Surgical reattachment of the gluteus medius or minimus tendons (if ruptured) can assist with hip and pelvic stability and reduce the work-load of gluteus maximus – this reduces irritation of the trochanteric bursa. Intense retraining of the gluteus medius or minimus muscles is required post-operatively and needs to be progressed with caution by an experienced therapist.


Lumbar facet rhizotomies or sacroiliac rhizotomies (percutaneous rhizotomy or neutomy) can be extremely helpful to assist with the treatment of GTB. The involvement of the lumbar facet joints or sacroiliac joints needs to be assessed by an experienced physiotherapist or musculoskeletal doctor as radiographic imaging is often misleading or uninformative.

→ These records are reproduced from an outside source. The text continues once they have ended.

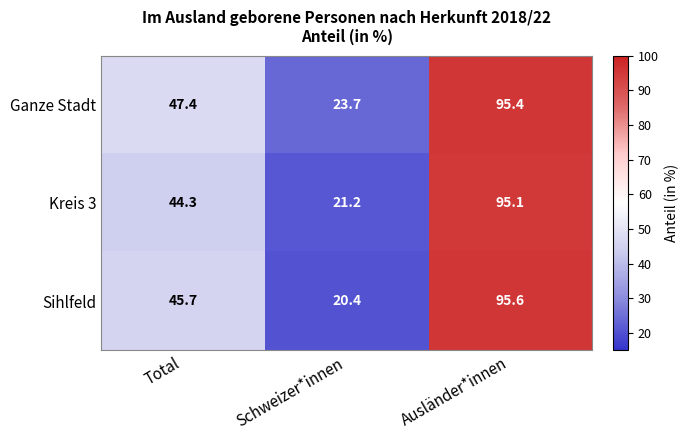

What is the difference between the maximum and minimum values in the Kreis 3 series?

73.9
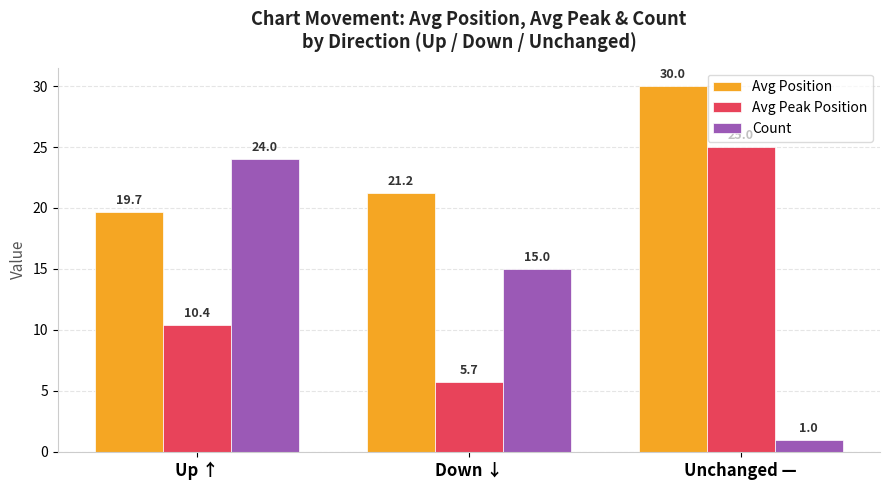

What are all the series names shown in the legend?

Avg Position, Avg Peak Position, Count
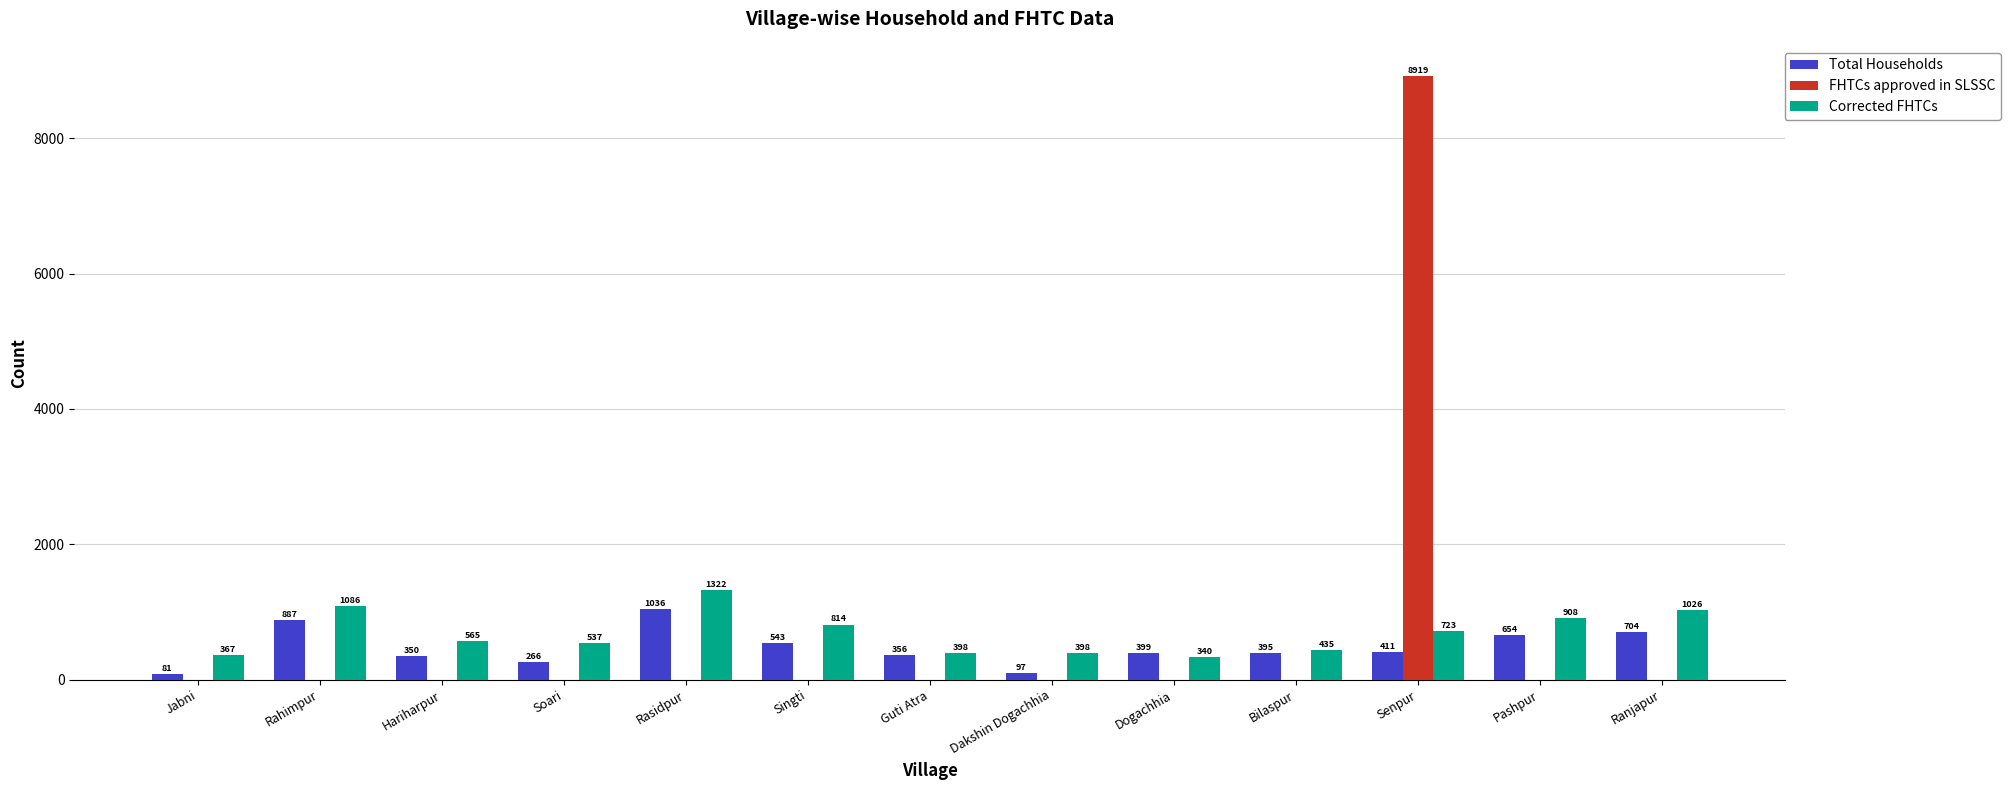

What is the sum of the Corrected FHTCs values at Ranjapur and Dakshin Dogachhia?

1424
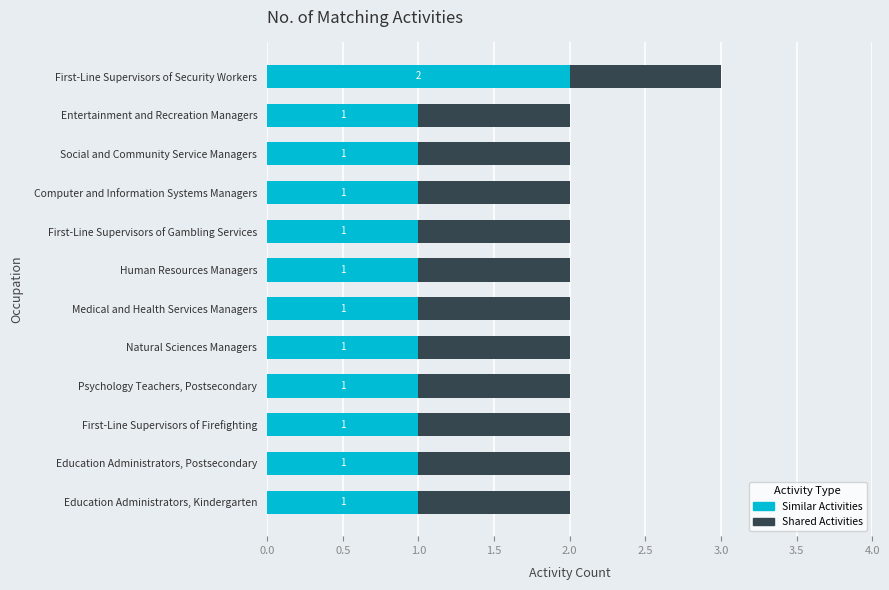

Count the Similar Activities values in the range 1 to 2.

12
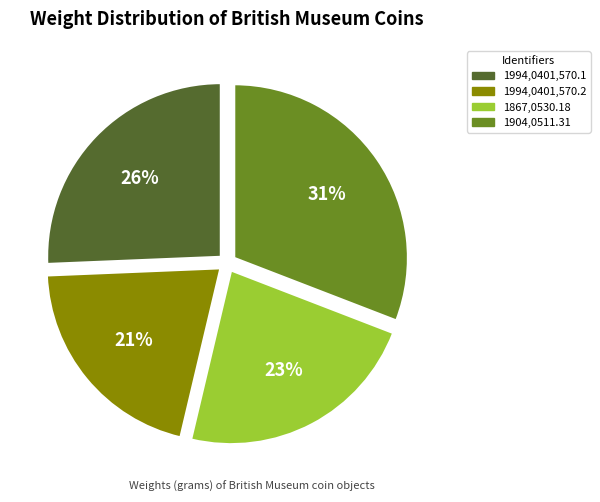

Is it true that 1867,0530.18 is 23% of the pie?

True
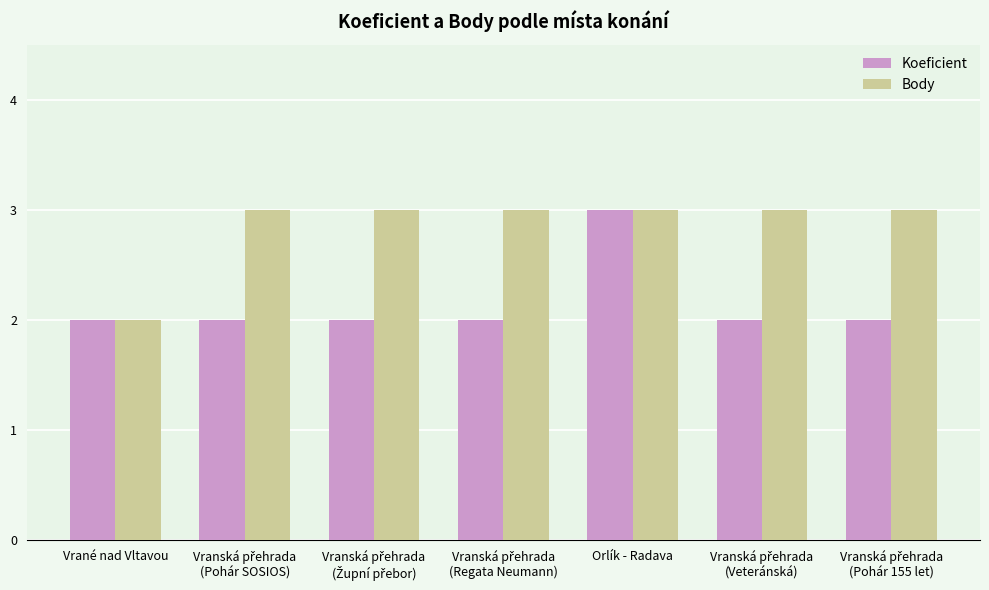

The value of Body at Orlík - Radava is 1. True or false?

False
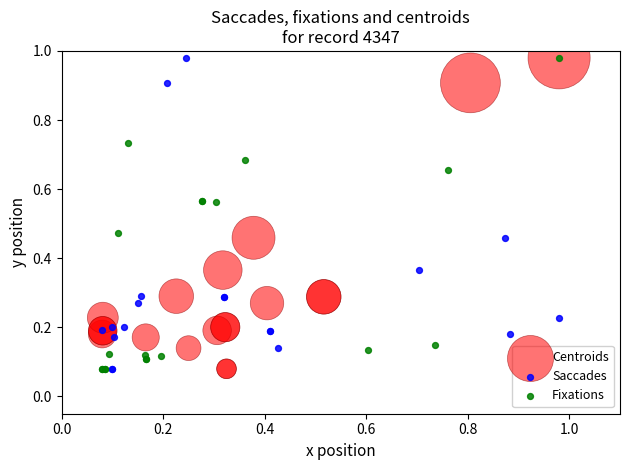

What are all the series names shown in the legend?

Centroids, Saccades, Fixations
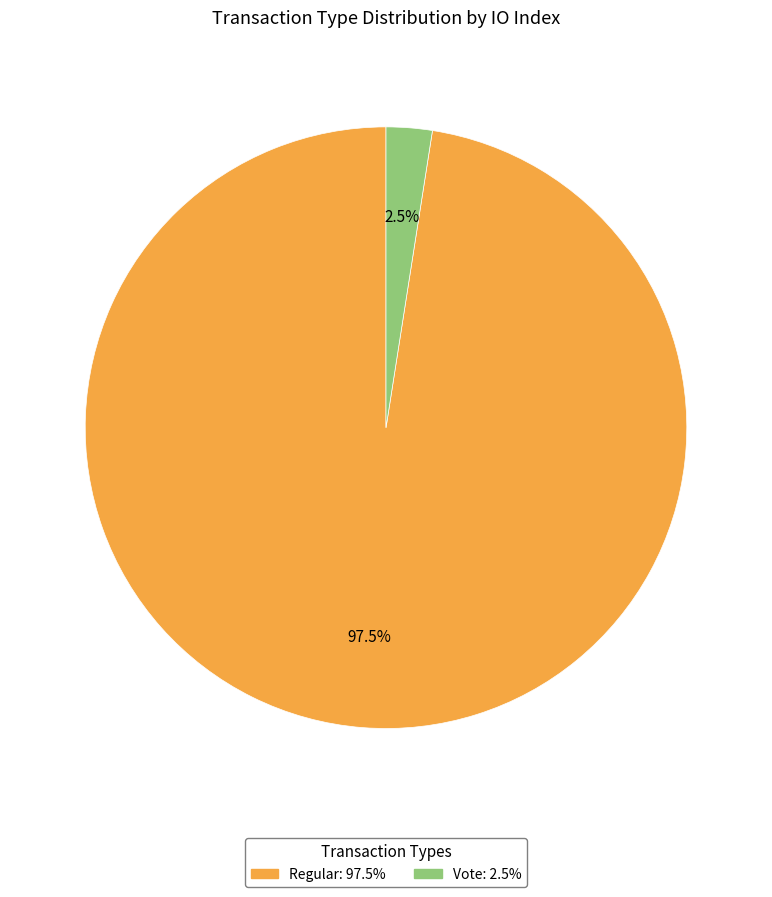

Does any single category account for the majority?

Yes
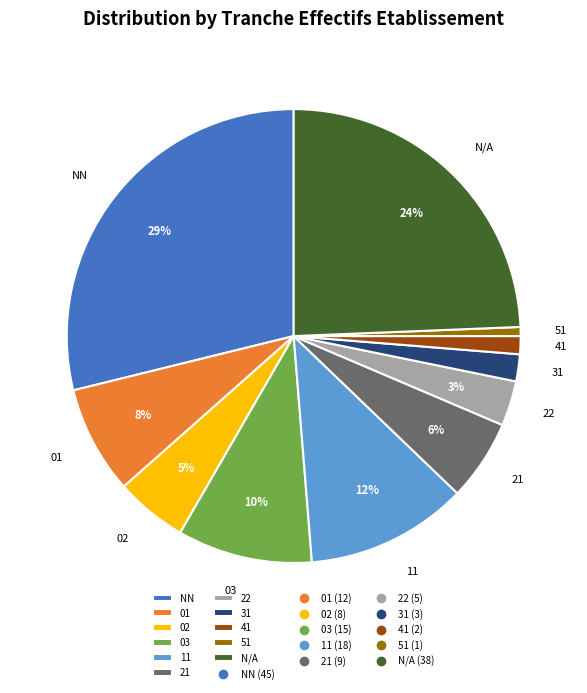

What is the largest slice in the pie chart?

NN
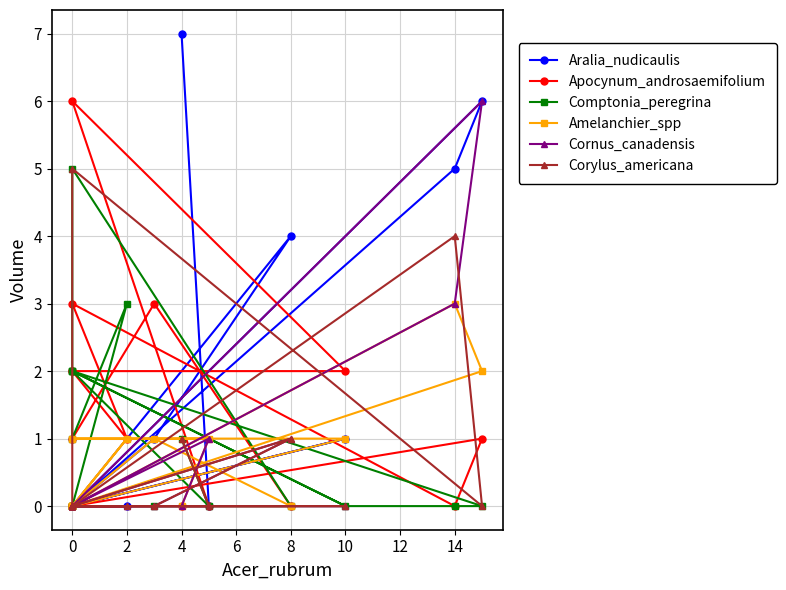

Does the chart display data point markers on the line(s)?

Yes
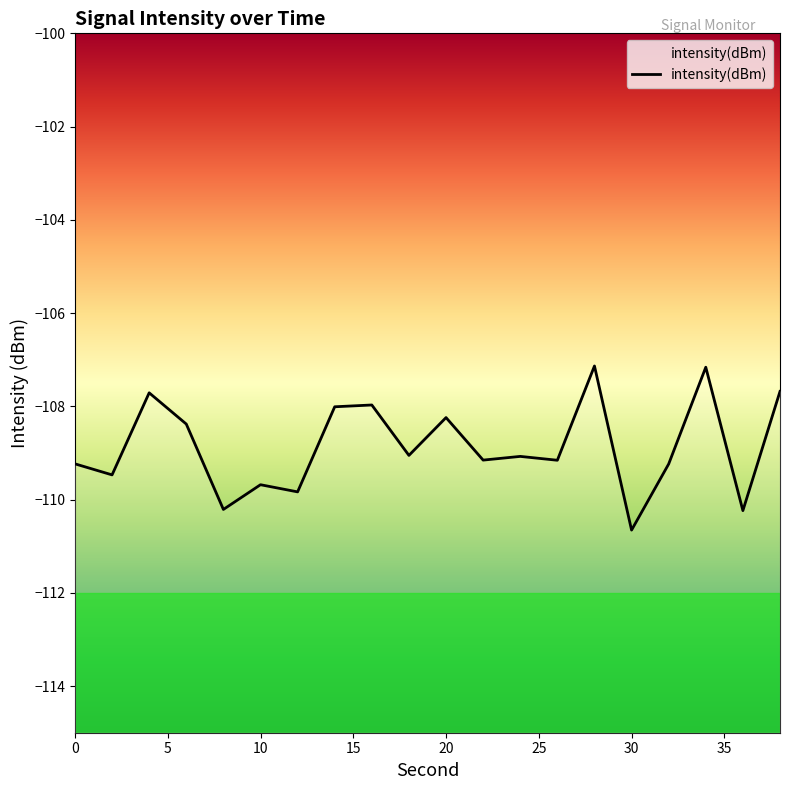

What is the difference between the maximum and minimum values?

3.5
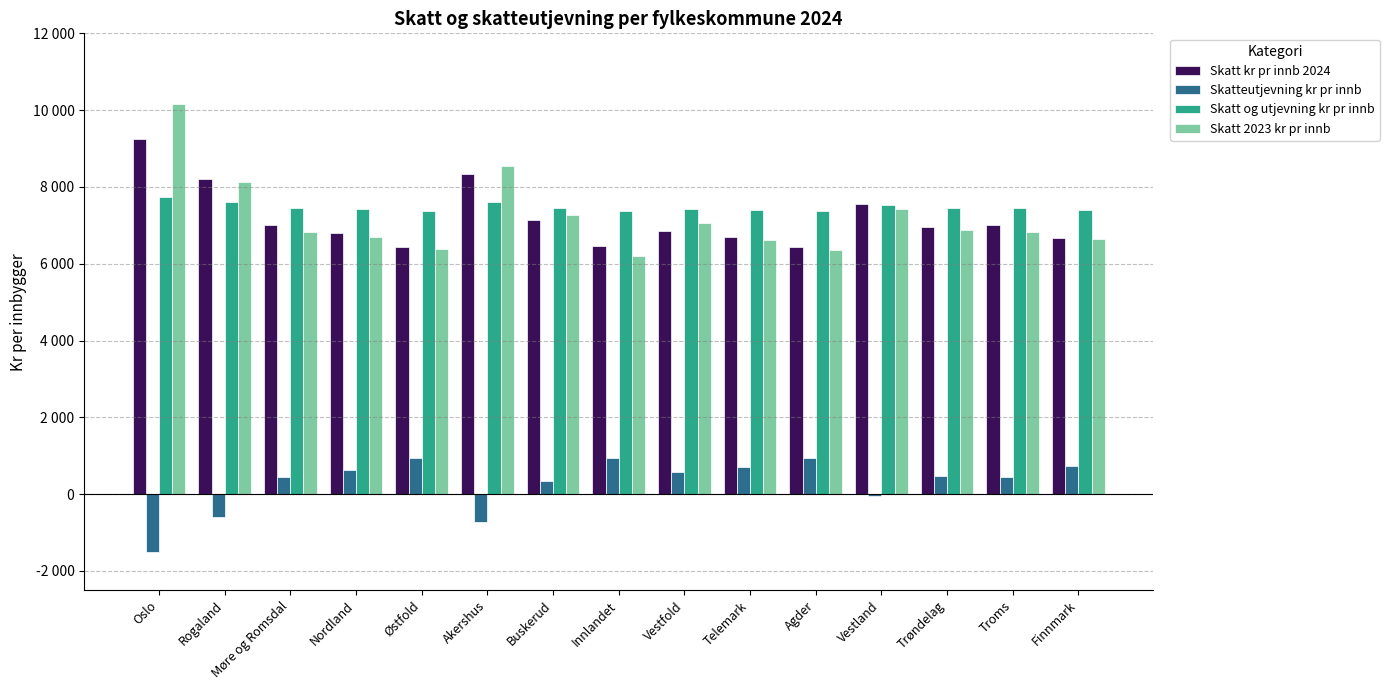

Rank the series by their maximum value, from lowest to highest.

Skatteutjevning kr pr innb, Skatt og utjevning kr pr innb, Skatt kr pr innb 2024, Skatt 2023 kr pr innb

In cases where severe lumbar pathology contributes to the presentation surgery may be required in the form of either micro-discectomy, laminectomy or segmental fusion.


Take home message

  • Trochanteric bursal syndrome is a complex problem that is frequently misdiagnosed and mismanaged.
  • Treatment must address lumbar and pelvic issues that co-exist.
  • A single steroid injection into the bursa seldom provides permanent relief. A second injection given as soon as ANY pain returns can be sufficient to give permanent results. This may be required in as little as one to two weeks after the first injection. Repeated steroid injections are often avoided by physicians but in this instance they are safe and can prove extremely beneficial.
  • Prolotherapy such as shockwave therapy or platelet rich plasma are very effective treatments for chronic cases of GTB.
  • Physiotherapy treatment is most effective when coordinated with medical interventions.